- Developer: MuuMuu
- Publisher: Nintendo
- Platform: Nintendo DS
- Release: JP: October 10, 2007; AU: September 4, 2008; EU: September 26, 2008;
- Genres: Educational, Puzzle
- Mode: Single-player

= Make 10: A Journey of Numbers =

2007 video game

Make 10: A Journey of Numbers (タシテン たして10にする物語, Tashiten: Tashite 10 ni Suru Monogatari) is a puzzle and logic adventure game developed by MuuMuu and published by Nintendo for the Nintendo DS. Make 10 focuses on maths games, mostly revolving around adding or subtracting to make the number 10. It was released in Japan and PAL regions only, and was a Touch! Generations title in Australia.

==Plot==
The game starts with the player character visiting a secluded village library and finding a book full of numbers. They become so bored that they nod off to sleep and wake up to find two pixies beside them.
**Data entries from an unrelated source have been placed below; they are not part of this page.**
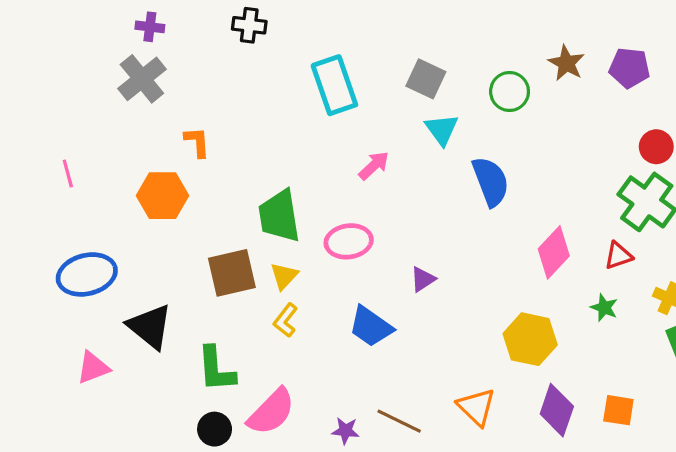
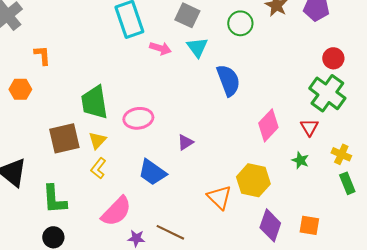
pink arrow: (374, 166) -> (160, 48), moved, turned 60
orange hexagon: (162, 196) -> (20, 89), size x0.7
red triangle: (618, 256) -> (309, 127), turned -42
orange triangle: (476, 407) -> (219, 197), moved
pink semicircle: (271, 412) -> (116, 211), moved

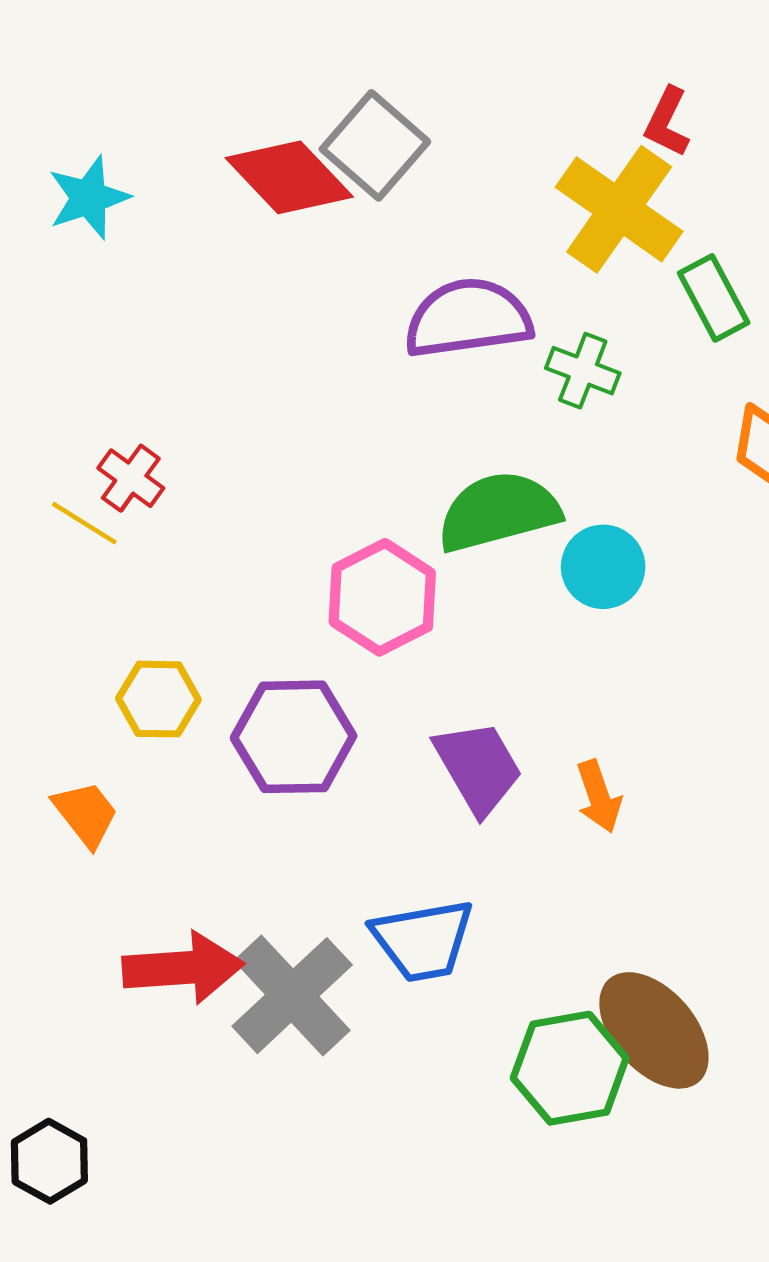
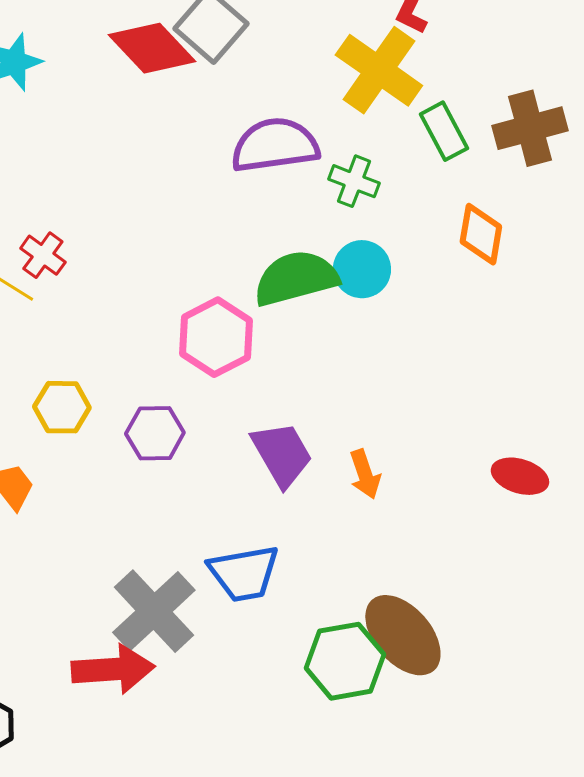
cyan circle: (603, 567) -> (362, 269), moved
purple hexagon: (294, 737) -> (155, 433), size x0.7
red arrow: (183, 968) -> (113, 669), moved

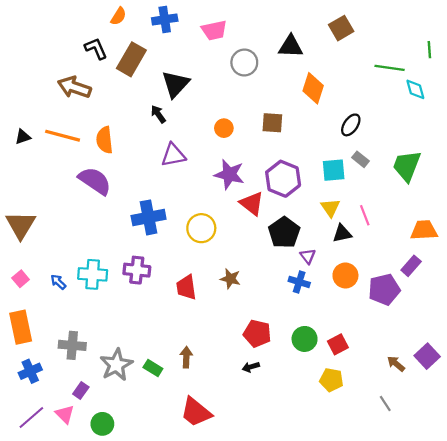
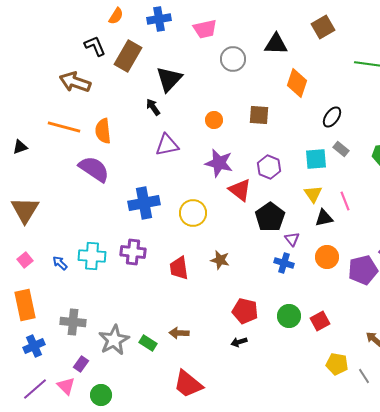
black triangle: (23, 137) -> (20, 147), moved
purple hexagon: (283, 179) -> (269, 167), size x0.7
brown arrow: (186, 357) -> (179, 333), turned -90
yellow pentagon: (331, 380) -> (337, 364), moved

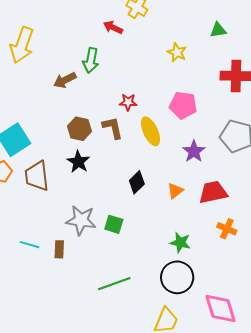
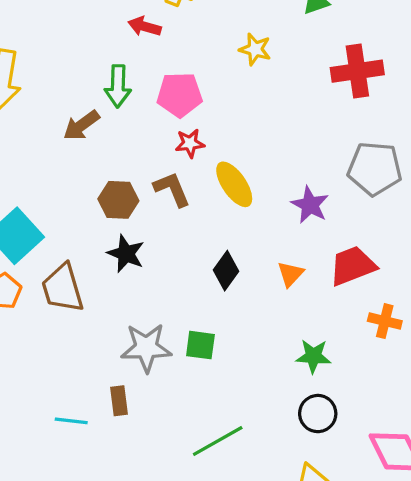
pink pentagon: (183, 105) -> (180, 95), moved
cyan line: (30, 245) -> (71, 421), moved
black circle: (177, 277) -> (318, 414), size x0.7

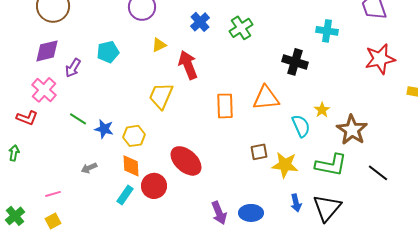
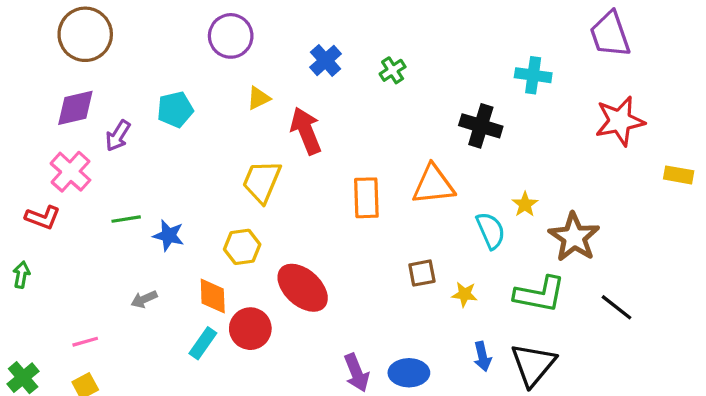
green cross: (241, 28) -> (393, 70), size x0.7
green line: (78, 119) -> (126, 219), turned -42
yellow hexagon: (134, 136) -> (242, 247), moved
yellow star: (285, 165) -> (464, 294), size x0.6

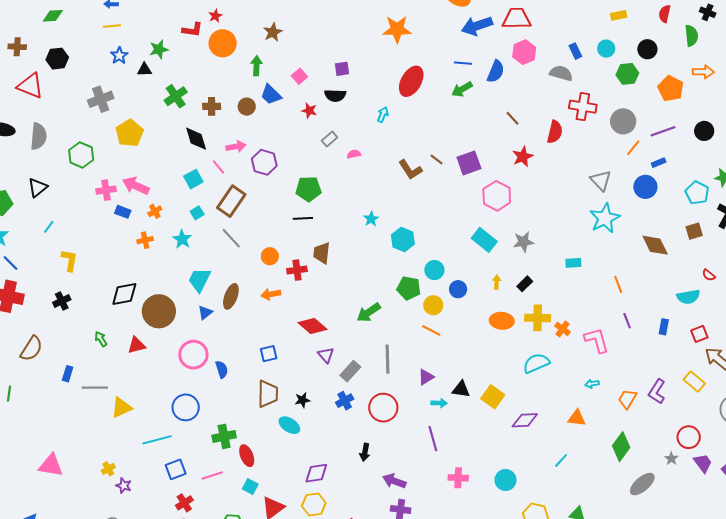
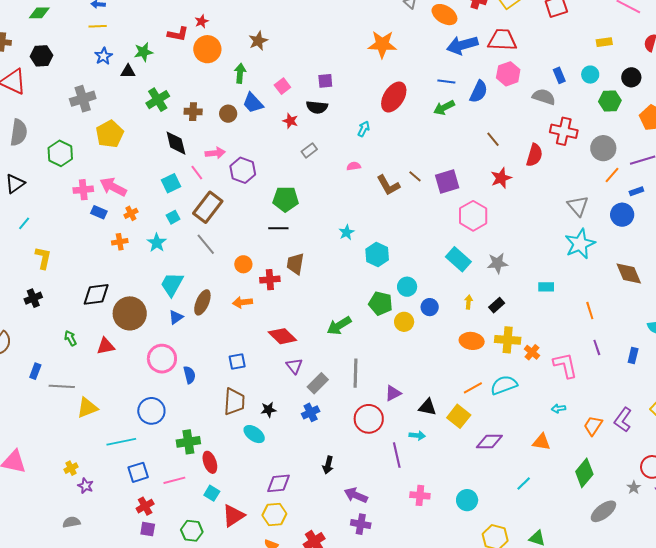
pink semicircle: (354, 154) -> (354, 166), moved
orange line: (431, 330) -> (473, 388), moved, turned -60
cyan arrow: (439, 403) -> (417, 435), moved
red circle: (383, 408) -> (369, 419), moved

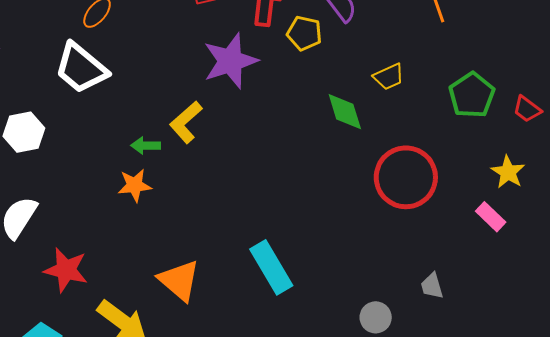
The pixies ask the character to reply to the question; "do we make ten?". Once the player character has replied to this question, the pixies transport them to Numberland, where they are tasked with finding the Make 10 Masters.

== Gameplay ==
In Make 10: A Journey of Numbers, the player travels around the Make 10 Kingdom and climbs the Trial Mountains. There are more than 30 minigames based around getting to the number 10, many of which use the Nintendo DS stylus. The stylus is also used to prod foliage and reveal different routes. The player is guided by Num Diddly, one of the Numberland pixies.